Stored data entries
----------

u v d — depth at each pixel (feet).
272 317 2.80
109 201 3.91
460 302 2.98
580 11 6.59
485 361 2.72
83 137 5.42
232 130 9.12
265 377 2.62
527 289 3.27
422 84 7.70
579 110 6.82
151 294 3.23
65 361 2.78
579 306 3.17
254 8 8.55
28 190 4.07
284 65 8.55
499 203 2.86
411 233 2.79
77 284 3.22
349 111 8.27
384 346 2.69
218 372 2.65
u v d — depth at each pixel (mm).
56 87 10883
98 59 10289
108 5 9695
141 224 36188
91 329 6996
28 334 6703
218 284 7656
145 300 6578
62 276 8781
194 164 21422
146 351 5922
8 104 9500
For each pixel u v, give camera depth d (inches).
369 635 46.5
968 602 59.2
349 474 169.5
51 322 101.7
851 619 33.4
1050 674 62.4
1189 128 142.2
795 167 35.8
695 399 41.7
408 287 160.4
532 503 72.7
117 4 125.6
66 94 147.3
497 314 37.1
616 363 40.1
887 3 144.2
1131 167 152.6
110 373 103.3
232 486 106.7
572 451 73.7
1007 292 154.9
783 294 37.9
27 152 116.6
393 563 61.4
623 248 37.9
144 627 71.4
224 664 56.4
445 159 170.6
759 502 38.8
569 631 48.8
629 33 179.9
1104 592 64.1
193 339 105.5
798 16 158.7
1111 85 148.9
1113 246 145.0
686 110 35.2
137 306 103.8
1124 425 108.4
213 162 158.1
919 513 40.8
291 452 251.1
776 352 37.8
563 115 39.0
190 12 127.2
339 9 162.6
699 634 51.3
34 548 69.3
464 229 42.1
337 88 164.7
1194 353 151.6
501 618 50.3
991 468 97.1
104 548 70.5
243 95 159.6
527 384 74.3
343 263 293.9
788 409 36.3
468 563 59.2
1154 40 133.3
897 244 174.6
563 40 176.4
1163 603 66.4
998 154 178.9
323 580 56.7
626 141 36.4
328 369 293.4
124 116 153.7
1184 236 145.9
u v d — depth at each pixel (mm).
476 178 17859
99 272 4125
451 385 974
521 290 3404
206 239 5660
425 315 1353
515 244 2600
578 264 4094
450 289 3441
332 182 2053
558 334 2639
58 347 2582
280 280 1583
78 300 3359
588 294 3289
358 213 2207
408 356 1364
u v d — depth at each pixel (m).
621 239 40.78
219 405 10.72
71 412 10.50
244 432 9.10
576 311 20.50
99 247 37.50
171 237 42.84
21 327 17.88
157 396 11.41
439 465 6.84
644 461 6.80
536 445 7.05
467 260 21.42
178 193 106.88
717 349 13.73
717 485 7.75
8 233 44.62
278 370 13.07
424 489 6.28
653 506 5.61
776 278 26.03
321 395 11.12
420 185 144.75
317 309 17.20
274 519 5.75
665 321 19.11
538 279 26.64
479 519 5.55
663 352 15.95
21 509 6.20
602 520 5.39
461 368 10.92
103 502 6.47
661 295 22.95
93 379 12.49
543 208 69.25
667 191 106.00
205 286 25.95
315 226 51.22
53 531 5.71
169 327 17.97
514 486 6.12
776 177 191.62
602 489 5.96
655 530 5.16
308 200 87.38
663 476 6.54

----------

ASSIGNMENT: Among the entries above, copy exactly only the lines starting with the one containing "623 248 37.9" and going through the one containing "124 116 153.7", both ends included.

FINAL ANSWER:
623 248 37.9
144 627 71.4
224 664 56.4
445 159 170.6
759 502 38.8
569 631 48.8
629 33 179.9
1104 592 64.1
193 339 105.5
798 16 158.7
1111 85 148.9
1113 246 145.0
686 110 35.2
137 306 103.8
1124 425 108.4
213 162 158.1
919 513 40.8
291 452 251.1
776 352 37.8
563 115 39.0
190 12 127.2
339 9 162.6
699 634 51.3
34 548 69.3
464 229 42.1
337 88 164.7
1194 353 151.6
501 618 50.3
991 468 97.1
104 548 70.5
243 95 159.6
527 384 74.3
343 263 293.9
788 409 36.3
468 563 59.2
1154 40 133.3
897 244 174.6
563 40 176.4
1163 603 66.4
998 154 178.9
323 580 56.7
626 141 36.4
328 369 293.4
124 116 153.7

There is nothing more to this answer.